╔══
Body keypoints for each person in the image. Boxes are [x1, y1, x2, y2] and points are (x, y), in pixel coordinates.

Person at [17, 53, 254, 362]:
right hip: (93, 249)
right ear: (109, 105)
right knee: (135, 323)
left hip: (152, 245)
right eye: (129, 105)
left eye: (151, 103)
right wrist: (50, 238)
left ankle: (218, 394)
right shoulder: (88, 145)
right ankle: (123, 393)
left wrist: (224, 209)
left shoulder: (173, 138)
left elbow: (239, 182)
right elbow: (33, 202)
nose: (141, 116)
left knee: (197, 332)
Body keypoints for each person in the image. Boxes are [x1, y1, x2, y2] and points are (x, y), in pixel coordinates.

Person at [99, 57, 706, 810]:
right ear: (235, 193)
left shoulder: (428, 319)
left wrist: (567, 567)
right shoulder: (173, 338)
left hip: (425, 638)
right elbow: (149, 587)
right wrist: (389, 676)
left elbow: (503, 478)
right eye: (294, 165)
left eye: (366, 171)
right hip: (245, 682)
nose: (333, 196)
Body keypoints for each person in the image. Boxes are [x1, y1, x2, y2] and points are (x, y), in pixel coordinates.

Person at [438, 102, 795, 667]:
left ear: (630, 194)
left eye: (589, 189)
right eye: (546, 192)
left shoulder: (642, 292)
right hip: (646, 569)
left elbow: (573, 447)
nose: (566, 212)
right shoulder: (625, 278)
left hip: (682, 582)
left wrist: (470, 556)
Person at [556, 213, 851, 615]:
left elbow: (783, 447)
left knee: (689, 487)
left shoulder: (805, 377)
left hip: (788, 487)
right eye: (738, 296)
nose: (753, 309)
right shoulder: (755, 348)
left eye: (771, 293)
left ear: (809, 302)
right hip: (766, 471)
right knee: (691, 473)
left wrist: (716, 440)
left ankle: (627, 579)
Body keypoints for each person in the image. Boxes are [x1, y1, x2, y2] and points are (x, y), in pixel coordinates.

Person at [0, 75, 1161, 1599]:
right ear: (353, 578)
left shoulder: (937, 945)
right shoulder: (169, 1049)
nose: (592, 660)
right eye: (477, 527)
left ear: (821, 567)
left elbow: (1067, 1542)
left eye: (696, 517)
╚══
Some lines in the data above may hold the word "wrist". Say how many, with no other words.

6